"So pleased to of run into you, dearies!" she says. "For I'm goin' to Atlantic City to-morrow for a little rest."

No sooner was them words out from between her lip-rouge than I see a vision of salt-water taffy arising in Ma's eyes. Believe you me Ma is certainly hard to pry loose from anything she has once set her mind on! And Maison had to continue in that cordial manner.

"Why dont you run down for a few days?" she says. "It'll do you good. You're looking kinda pulled down Mrs. Gilligan!" she says—and of course Ma fell for that.

"I do feel a little low!" she says, finishing off her cocoa. "And Mary—Marie here is waiting until they get a answer to a cable which was sent to England by the studio. I understand we may have quite a wait, so I really believe we might go along."

II

Now as I looked at Ma it come over me that mabe she had the right dope. When people that live together, especially if not friends, but relations, commence to get a little on each others nerves, going away on a trip is good for what ails them. The only trouble is that in the case of females they generally go together. Still, with the whole bunch of new and different stuff it gives them to fight over—R.R. tickets, and who wired for these horrid rooms, and I told you to bring a heavier coat, and etc., they generally get straightened out quite a lot. Even the idea of going along with Maison didnt worry me then, I having been on tower many a time when the No. 1 Company went out and Ma the same for years, and we generally speak, even to the publicity man, no matter if we have made Rochester, Buffalo and Chicago in a quick jump playing matinées as well. So I am without the wholesome and well founded fear of taking a pleasure-trip with friends which is the bitter fruit of most persons experience of the same. Besides, I sort of like Maison, which of course her real name is Maisie Brady, and her funny little husband, which is also still in France, she not being dependant any more than myself nor would she hold him back from serving his country only I dont hardly believe she urged him to go for quite the patriotic reasons I did, he having been a traveling man and so when he retired on her income she didnt feel as natural and affectionate and homelike and all that as when he was away most of the time. But at any rate I and she were both war-widows and old friends from the time her mother was lady-lion tamer and mine on the trapeese, and so in spite of the bills she charges me she has more refinement than most people and so I says all right, we'll go to Atlantic City and we'll be on the one twenty train to-morrow.

"Thats sweet, dearie!" says Maison. "We'll get a swell rest!"

Then she set sail and was off with a Jewish gentleman friend, which had been waiting at the entrance all this time with a gardenia in his buttonhole. And Ma and me called for the check and dogs and limousine and hitched our way homeward through the traffic to our quiet little apartment with 7 windows with the beautiful outlook of the river and the R.R. tracks and etc.
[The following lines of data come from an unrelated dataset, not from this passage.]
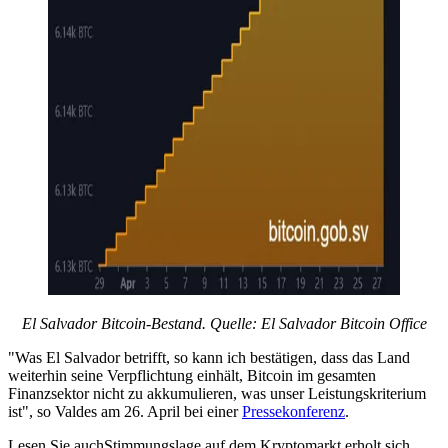
El Salvador Bitcoin-Bestand. Quelle:
El Salvador Bitcoin Office
"Was El Salvador betrifft, so kann ich bestätigen, dass das Land
weiterhin seine Verpflichtung einhält, Bitcoin im gesamten
Finanzsektor nicht zu akkumulieren, was unser Leistungskriterium
ist", so Valdes am 26. April bei einer
Pressekonferenz
.
Lesen Sie auchStimmungslage auf dem Kryptomarkt erholt sich,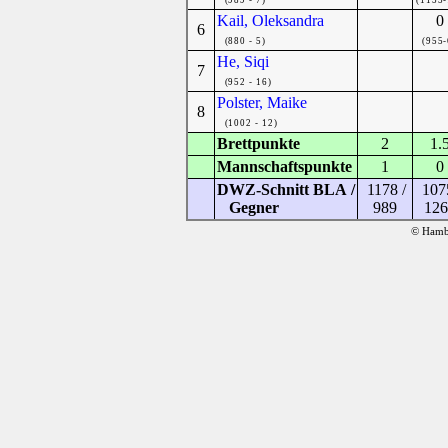
Kail, Oleksandra
0
6
(880 - 5)
(955-
He, Siqi
7
(952 - 16)
Polster, Maike
8
(1002 - 12)
Brettpunkte
2
1.
Mannschaftspunkte
1
0
DWZ-Schnitt BLA /
1178 /
1075
Gegner
989
12
© Hambu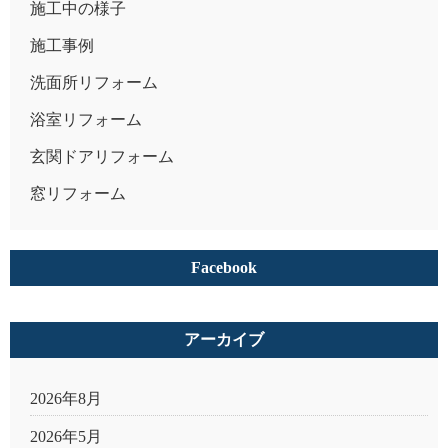
施工中の様子
施工事例
洗面所リフォーム
浴室リフォーム
玄関ドアリフォーム
窓リフォーム
Facebook
アーカイブ
2026年8月
2026年5月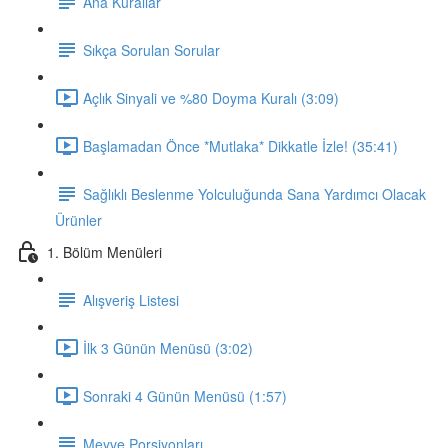
Ana Kurallar
Sıkça Sorulan Sorular
Açlık Sinyali ve %80 Doyma Kuralı (3:09)
Başlamadan Önce *Mutlaka* Dikkatle İzle! (35:41)
Sağlıklı Beslenme Yolculuğunda Sana Yardımcı Olacak
Ürünler
1. Bölüm Menüleri
Alışveriş Listesi
İlk 3 Günün Menüsü (3:02)
Sonraki 4 Günün Menüsü (1:57)
Meyve Porsiyonları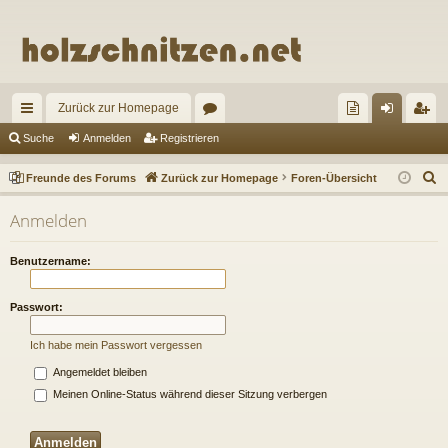
Zurück zur Homepage
ch
or
re
n
eg
Suche
Anmelden
Registrieren
ne
en
un
m
ist
S
Freunde des Forums
Zurück zur Homepage
Foren-Übersicht
llz
de
el
rie
u
Anmelden
c
ug
de
de
re
h
riff
s
n
n
Benutzername:
e
Fo
Passwort:
ru
Ich habe mein Passwort vergessen
m
Angemeldet bleiben
s
Meinen Online-Status während dieser Sitzung verbergen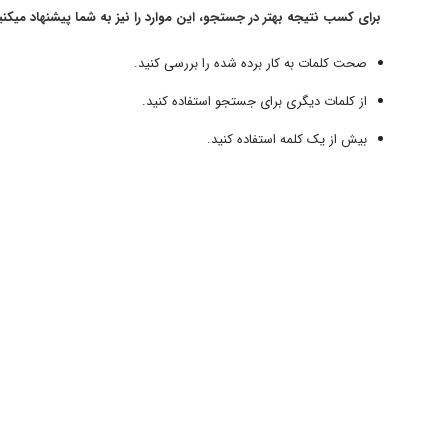
برای کسب نتیجه بهتر در جستجو، این موارد را نیز به شما پیشنهاد میکنی
صحت کلمات به کار برده شده را بررسی کنید.
از کلمات دیگری برای جستجو استفاده کنید.
بیش از یک کلمه استفاده کنید.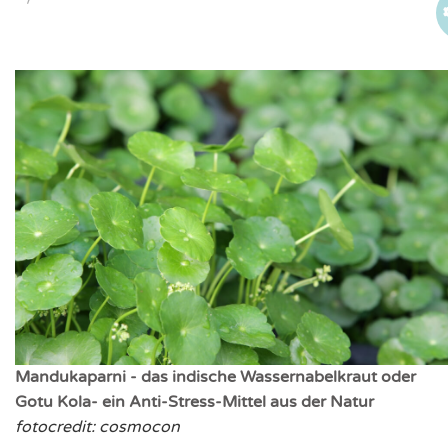
Mandukaparni - das indische Wassernabelkraut oder
Gotu Kola- ein Anti-Stress-Mittel aus der Natur
fotocredit: cosmocon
Then while Musette packed only three trunks and my gold-fitted dressing case and a couple of hat boxes and my specially designed jewellery box and the travelling hamper for the dogs, we having decided to travel light and probably not stay over three or four days, Ma went into the all-tiled kitchen and commenced getting up a little smack of cold beef and potato salad and fried cheese sandwiches and coffee and a few hot biscuits and honey so's we wouldn't have to go out and eat, which Ma certainly loves to do and no cook ever stands it for more than a week and the current cook's week was up that morning before we went downtown.

Well anyway while she was doing this I went into the drawing-room which is all fitted up in handsome gold furniture—that the dealer said was one of the Louis periods. Louis Cohen I guess,—I never remember quite. And to put a record on the phonograph in the case I had especially built in the same style at fifty dollars extra and all the instalments paid, and streached out as good as I could manage to on the chaise loung, which is a sort of housebroken steamer-chair, and while John Macormik's own voice sang my little grey home in the west to me in the privacy of my own home, I thought dreamingly about Jim and how much I was missing him and how swell we danced together and how kind and loving and brave he was and how refined, and believe me he's about the only theatrical male that don't murder a dress suit, and how horrible it was to be seperated from him after being married only two weeks and what fools we was to have danced together in every first-class theatre in America and only got married so recent, for if only we'd been married sooner mabe the pain of seperation wouldnt of been so great by now. Who knows? And believe you me it was some pain, and I had myself crying before I knew it. For I sure am stuck on that poor simp and my only war-work aint been done on the screene, Gawd knows, when I give him up to whatever the Allies was fighting for, which if it dont turn out to be as represented, believe you me, myself and a whole lot of other girls is going to want to know why!!